Le sommet de reconstitution du Fonds mondial de lutte contre le sida, la tuberculose et le paludisme, organisé le 21 novembre à Johannesburg, a confirmé l’ampleur de la crise.
Alors que 18 milliards de dollars étaient nécessaires pour maintenir les programmes mondiaux, seuls 11,34 milliards ont été réunis. Il s’agit de 4 milliards de moins qu’en 2022.

Les États-Unis demeurent le premier contributeur malgré des coupes budgétaires sévères. La France, contributeur historique, n’a ni participé ni annoncé de soutien, une première dans l’histoire du Fonds.

Cette contraction financière survient dans un contexte marqué par la montée de mouvements conservateurs, la baisse des priorités de santé publique et la fragilisation des systèmes de santé dans les pays les plus vulnérables.
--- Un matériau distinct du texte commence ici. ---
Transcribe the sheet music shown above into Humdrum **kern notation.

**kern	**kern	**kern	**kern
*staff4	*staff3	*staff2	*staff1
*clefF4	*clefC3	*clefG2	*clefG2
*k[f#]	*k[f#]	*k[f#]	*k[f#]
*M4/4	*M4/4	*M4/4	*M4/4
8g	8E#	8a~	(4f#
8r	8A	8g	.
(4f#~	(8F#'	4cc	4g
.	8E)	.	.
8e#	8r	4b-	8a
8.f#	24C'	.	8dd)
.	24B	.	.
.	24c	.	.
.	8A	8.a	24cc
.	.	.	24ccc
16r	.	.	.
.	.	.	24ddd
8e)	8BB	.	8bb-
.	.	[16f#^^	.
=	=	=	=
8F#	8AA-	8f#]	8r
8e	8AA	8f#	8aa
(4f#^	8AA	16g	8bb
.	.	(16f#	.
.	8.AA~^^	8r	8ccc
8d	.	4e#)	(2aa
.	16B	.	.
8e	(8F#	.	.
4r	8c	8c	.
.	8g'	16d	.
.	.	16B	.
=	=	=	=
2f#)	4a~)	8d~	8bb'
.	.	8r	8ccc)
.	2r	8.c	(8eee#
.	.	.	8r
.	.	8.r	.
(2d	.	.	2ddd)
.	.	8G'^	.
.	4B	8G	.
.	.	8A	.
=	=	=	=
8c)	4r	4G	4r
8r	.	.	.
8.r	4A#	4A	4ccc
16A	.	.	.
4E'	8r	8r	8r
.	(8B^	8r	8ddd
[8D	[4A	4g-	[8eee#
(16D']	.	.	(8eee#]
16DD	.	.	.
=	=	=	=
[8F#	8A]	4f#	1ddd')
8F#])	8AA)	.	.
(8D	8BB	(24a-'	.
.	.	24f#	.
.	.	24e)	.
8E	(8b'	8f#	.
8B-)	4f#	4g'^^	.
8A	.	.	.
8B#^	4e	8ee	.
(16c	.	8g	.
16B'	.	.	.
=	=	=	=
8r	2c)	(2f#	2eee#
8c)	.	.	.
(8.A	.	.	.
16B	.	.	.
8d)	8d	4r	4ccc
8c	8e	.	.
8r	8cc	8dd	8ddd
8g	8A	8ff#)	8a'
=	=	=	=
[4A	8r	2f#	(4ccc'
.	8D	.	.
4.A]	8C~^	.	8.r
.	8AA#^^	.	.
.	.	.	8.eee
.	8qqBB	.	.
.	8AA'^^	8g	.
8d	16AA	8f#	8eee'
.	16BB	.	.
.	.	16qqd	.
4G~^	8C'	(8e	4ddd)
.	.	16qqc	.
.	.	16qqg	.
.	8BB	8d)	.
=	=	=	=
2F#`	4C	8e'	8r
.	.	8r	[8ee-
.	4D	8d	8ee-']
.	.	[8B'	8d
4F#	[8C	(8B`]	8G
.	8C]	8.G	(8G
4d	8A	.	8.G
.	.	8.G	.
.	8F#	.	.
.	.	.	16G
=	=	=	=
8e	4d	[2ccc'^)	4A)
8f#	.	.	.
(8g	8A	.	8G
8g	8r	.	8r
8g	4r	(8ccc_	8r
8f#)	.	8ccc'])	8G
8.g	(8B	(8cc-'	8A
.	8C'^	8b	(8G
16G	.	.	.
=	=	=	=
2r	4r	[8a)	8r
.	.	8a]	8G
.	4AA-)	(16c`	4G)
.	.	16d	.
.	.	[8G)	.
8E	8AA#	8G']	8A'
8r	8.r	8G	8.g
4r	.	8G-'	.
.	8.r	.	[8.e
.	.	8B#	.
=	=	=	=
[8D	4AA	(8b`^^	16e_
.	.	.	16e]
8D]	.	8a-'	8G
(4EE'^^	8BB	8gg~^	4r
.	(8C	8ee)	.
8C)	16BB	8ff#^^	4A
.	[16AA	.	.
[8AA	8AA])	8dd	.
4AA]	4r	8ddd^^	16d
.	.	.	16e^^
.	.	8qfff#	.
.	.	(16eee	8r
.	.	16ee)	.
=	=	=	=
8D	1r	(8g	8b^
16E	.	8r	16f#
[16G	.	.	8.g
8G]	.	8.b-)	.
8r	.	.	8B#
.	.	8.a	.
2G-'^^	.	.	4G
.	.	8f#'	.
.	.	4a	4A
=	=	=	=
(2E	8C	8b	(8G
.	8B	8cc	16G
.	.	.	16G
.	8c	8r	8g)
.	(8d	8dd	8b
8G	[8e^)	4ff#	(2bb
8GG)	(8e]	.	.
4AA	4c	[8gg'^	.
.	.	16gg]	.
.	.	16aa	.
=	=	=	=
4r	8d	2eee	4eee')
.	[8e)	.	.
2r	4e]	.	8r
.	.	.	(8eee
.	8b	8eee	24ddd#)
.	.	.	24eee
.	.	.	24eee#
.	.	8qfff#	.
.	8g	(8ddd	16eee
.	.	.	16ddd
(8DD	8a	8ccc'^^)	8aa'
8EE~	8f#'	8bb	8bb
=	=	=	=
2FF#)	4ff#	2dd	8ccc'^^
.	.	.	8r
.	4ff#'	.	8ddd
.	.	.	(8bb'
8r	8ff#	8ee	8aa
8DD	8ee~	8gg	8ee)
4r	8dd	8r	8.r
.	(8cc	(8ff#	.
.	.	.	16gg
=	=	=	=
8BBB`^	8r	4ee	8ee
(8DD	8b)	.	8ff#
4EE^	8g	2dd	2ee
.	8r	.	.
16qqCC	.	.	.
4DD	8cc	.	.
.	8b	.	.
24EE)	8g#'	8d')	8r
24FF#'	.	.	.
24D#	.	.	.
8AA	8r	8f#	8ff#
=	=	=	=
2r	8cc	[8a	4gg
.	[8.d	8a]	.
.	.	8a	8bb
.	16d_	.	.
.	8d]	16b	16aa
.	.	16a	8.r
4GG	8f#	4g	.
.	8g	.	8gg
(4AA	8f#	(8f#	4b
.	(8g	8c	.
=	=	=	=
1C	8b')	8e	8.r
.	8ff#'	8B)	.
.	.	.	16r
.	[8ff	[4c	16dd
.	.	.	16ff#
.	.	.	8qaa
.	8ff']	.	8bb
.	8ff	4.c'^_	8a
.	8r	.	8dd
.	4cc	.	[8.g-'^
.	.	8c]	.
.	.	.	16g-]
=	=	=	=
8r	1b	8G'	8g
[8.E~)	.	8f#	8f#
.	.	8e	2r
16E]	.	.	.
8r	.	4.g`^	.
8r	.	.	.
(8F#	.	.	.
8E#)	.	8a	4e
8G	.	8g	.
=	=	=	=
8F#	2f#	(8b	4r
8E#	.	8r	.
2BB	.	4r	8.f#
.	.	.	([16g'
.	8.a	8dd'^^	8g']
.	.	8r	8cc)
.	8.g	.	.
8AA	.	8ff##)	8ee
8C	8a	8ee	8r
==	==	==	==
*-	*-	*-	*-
Selon les projections, ces réductions pourraient entraîner 22,6 millions de décès supplémentaires d’ici 2030, toutes maladies confondues.
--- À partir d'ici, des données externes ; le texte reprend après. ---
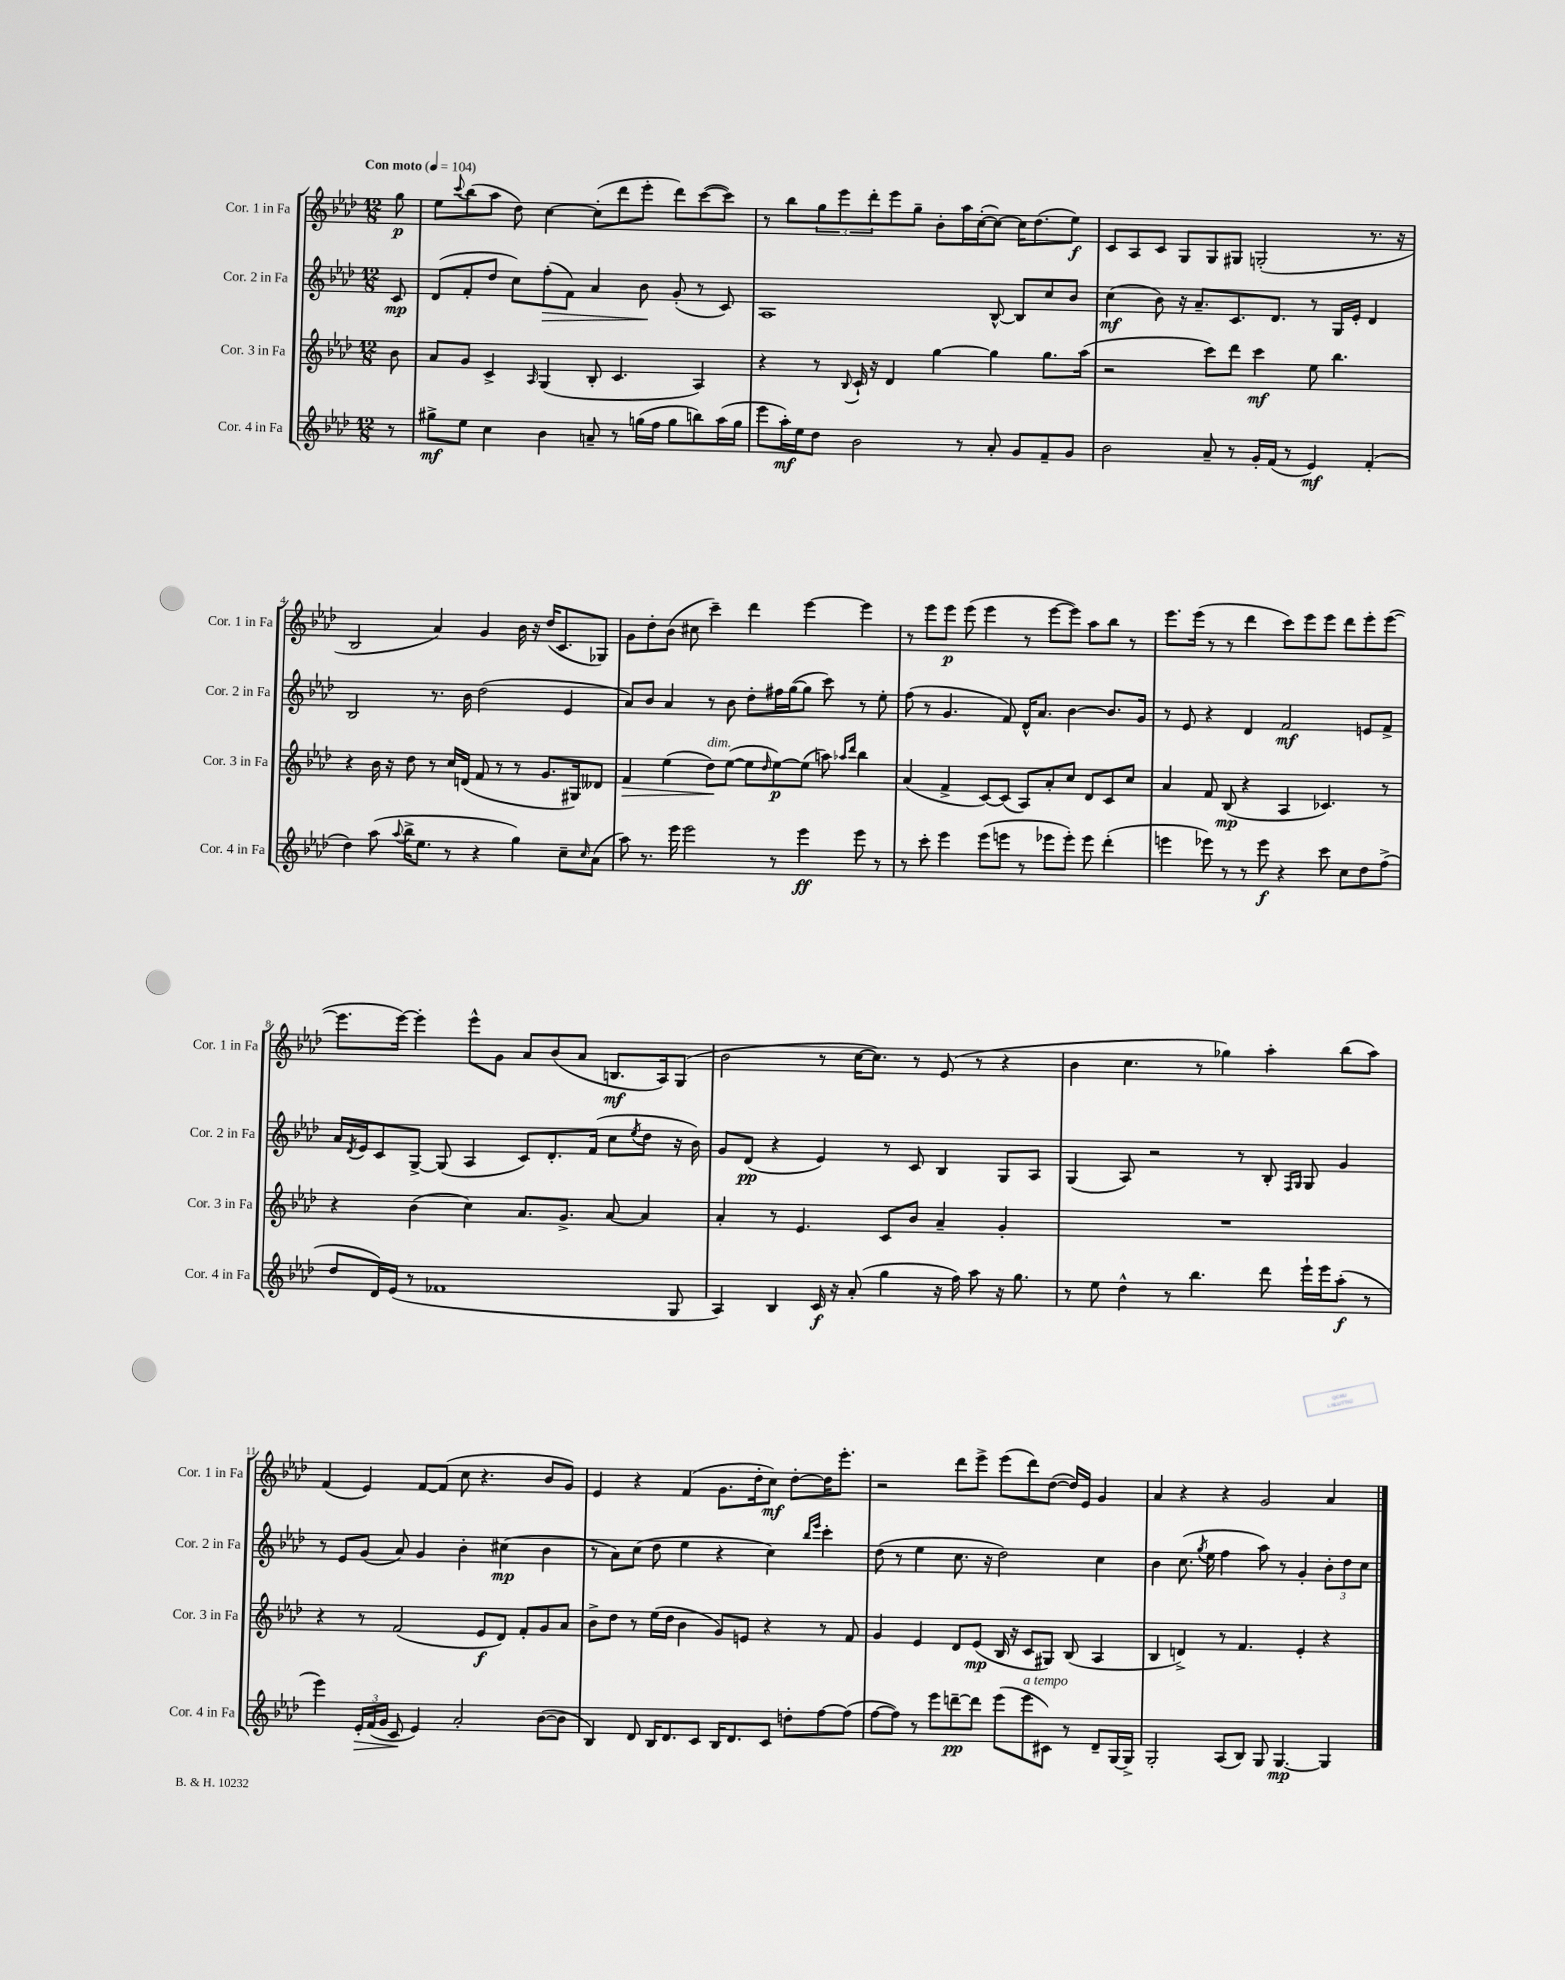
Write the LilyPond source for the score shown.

Le Maroc dépend fortement du Fonds mondial, qui constitue son principal bailleur dans la lutte contre le VIH. Une diminution des financements mondiaux se traduit mécaniquement par une baisse des ressources disponibles pour les programmes nationaux : prévention, dépistage communautaire, intrants médicaux et soutien aux associations.

Les risques sont considérables : ruptures de stock d’intrants, limitation des dépistages, réduction des activités communautaires et diminution de l’accès aux antirétroviraux.
À l’échelle mondiale, la baisse des financements pourrait empêcher près de 10 millions de personnes d’accéder aux traitements, limiter l’accès au dépistage pour la tuberculose et compromettre la distribution de  contre le paludisme.

Face à cette situation, l’ALCS appelle à la consolidation des ressources au Maroc. Plusieurs axes sont jugés prioritaires :

  • Sécuriser les financements existants, afin de maintenir les programmes de prévention et de prise en charge.

  • Éviter les ruptures de stock, notamment en tests de dépistage et moyens de prévention, déjà observées par le passé.

  • Renforcer la participation des régions et des communes, essentielles pour soutenir les associations communautaires.

  • Impliquer davantage le secteur privé, capable de contribuer aux efforts de sensibilisation et d’accompagnement.

La Journée mondiale de lutte contre le sida rappelle que la bataille est loin d’être terminée. Les avancées obtenues grâce aux actions communautaires, à la recherche et aux politiques publiques risquent de s’effriter si les financements continuent de baisser.

Les acteurs de terrain appellent les médias, les institutions et le grand public à rester mobilisés. La lutte contre le VIH demeure un enjeu sanitaire, social et humain majeur, qui exige solidarité, ressources et engagement politique.